● Selected extract
--- START ---
| The "drunk monkey" hypothesis suggests humans evolved from primates that ate fermented fruit. |
A recent article in The Economist features this headline: “How humankind’s 10m-year love affair with booze might end.”
“Alcohol is poison” has become a popular catchphrase. As The Economist points out, “Ethanol is so toxic that most animals that consume it either quickly get drunk or poison themselves. Humans, unusually, have a pair of enzymes that turf it out like night-club bouncers. Our ability to process alcohol has deep evolutionary roots.”
It continues: “Ten million years ago a common ancestor of humans, chimpanzees and gorillas acquired a mutation that let them remove ethanol from the body more efficiently. This adaptation coincided with a change of habitat. Tropical forests were collapsing… Some 90% of apes went extinct. One lineage survived by leaving the trees and foraging on the ground.
“Whereas apes in trees gobbled fresh fruit, those on the ground found fallen fruit, which ferments. Thus, our ancestors may have acquired a taste for alcohol–which allowed them to use these scarce calories.”
You pretty much know the rest.
Evidence in the form of yeast residue in pottery jugs suggests intentionally fermented beverages existed at least ten thousand years ago, near the end of the Stone Age.
--- END ---
● Extracted material
--- START ---
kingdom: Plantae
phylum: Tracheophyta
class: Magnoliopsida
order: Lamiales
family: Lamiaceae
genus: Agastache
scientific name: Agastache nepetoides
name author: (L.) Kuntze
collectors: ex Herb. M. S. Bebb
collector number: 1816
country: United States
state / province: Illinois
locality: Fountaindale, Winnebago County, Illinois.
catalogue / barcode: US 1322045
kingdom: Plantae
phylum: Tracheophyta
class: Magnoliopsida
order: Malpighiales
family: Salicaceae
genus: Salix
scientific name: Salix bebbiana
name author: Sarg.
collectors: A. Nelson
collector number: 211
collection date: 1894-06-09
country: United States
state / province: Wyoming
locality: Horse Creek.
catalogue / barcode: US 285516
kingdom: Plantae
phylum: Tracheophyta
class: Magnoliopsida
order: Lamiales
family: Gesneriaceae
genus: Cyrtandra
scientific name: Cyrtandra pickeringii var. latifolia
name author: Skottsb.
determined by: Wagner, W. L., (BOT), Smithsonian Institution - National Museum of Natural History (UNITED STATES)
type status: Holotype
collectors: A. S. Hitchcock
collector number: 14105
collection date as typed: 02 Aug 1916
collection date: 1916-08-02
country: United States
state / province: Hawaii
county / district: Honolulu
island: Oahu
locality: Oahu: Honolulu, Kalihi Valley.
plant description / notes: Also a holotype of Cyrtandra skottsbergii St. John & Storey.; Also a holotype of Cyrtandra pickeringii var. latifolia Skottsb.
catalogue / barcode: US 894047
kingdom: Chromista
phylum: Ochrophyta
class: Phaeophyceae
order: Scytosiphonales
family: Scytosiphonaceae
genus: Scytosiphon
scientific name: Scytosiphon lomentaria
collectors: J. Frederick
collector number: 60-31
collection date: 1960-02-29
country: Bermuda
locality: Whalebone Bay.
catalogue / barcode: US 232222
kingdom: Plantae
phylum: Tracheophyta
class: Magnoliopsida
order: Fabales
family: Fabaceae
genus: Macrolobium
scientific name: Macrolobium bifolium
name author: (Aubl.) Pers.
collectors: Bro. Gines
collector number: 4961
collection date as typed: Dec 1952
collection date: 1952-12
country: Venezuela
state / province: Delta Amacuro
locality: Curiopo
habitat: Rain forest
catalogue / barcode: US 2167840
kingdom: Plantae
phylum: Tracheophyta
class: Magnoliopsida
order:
--- END ---
Drawing on the text about the drunk monkey hypothesis, explain in one to three sentences why our ground-dwelling ancestors may have acquired a taste for alcohol. The records on this page come from a separate source, not from the text.

As tropical forests collapsed, one lineage survived by leaving the trees and foraging on the ground, where it found fallen fruit that ferments rather than the fresh fruit apes in trees ate. A taste for alcohol allowed these ancestors to use those scarce calories.